1) There are no arch with 1K page sizes. Most certainly, if we had
MAX_SKB_FRAGS=65 some assumptions in the stack would fail.
2) TCP stack has coalescing support. write(2) or sendmsg(2) should
append data into the last skb in write queue, and still use 32 KB
frags.
You get pathological skb when using sendpage() or when one thread
writes data into _multiple_ TCP sockets, since TCP stack uses
a per thread 32 KB reserve (
http://git.kernel.org/cgit/linux/kernel/git/torvalds/linux.git/commit/?id=5640f7685831e088fe6c2e1f863a6805962f8e81
)
2) As I said, implementing a limit in TCP stack is not enough. Your
patch is therefore adding complexity for all users, but is not a
general solution.
GRO, tun device, many things can still cook 'big skbs'
You need to properly implement a fallback, possibly using
ndo_features_check(), or directly from your ndo_start_xmit()
3) We currently have a very dumb way to fallback, forcing a linearize
call, likely to fail if memory is fragmented and skb big.
You could instead provide a smart helper, trying to reduce the
number of frags in a skb by chosing adjacent frags and
re-allocating/merging them.
By choosing, I mean trying to pick smallest ones to minimize copy
cost, to get one skb with X less fragment. (X=1 in your case ?)
I know for example that bnx2x could benefit from such a helper, as
it has a 13 frags limits.
(bnx2x_pkt_req_lin(), called from bnx2x ndo_start_xmit()

# # # #

▶ [Task requirements]:
In the source passage on TCP skb fragments, what fragment limit does it say the bnx2x driver has?

# # # #

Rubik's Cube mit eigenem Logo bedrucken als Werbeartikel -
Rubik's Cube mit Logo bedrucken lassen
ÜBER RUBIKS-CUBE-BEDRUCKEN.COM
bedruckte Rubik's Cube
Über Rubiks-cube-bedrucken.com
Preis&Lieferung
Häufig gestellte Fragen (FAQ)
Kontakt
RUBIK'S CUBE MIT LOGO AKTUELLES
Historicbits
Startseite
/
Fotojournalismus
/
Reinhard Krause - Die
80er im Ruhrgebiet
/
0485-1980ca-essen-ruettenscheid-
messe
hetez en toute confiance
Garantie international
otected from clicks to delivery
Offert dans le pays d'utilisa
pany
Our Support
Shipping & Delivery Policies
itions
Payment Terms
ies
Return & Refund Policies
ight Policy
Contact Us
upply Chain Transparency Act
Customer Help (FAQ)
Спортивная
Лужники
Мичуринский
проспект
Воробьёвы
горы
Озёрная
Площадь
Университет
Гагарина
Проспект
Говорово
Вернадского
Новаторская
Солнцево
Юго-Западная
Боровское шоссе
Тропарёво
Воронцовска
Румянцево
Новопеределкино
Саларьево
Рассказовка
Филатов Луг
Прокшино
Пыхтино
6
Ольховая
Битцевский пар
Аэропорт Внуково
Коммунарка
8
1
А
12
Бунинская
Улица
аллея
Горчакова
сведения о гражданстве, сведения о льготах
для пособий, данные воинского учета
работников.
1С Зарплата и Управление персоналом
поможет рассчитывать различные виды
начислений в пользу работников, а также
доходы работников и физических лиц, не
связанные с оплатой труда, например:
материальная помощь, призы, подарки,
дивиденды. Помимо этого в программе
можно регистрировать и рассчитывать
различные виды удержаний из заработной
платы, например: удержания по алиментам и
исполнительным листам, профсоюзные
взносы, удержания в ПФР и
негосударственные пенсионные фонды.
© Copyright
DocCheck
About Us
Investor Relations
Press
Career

# # # #

▶ [Reply to the exercise]:
13 frags.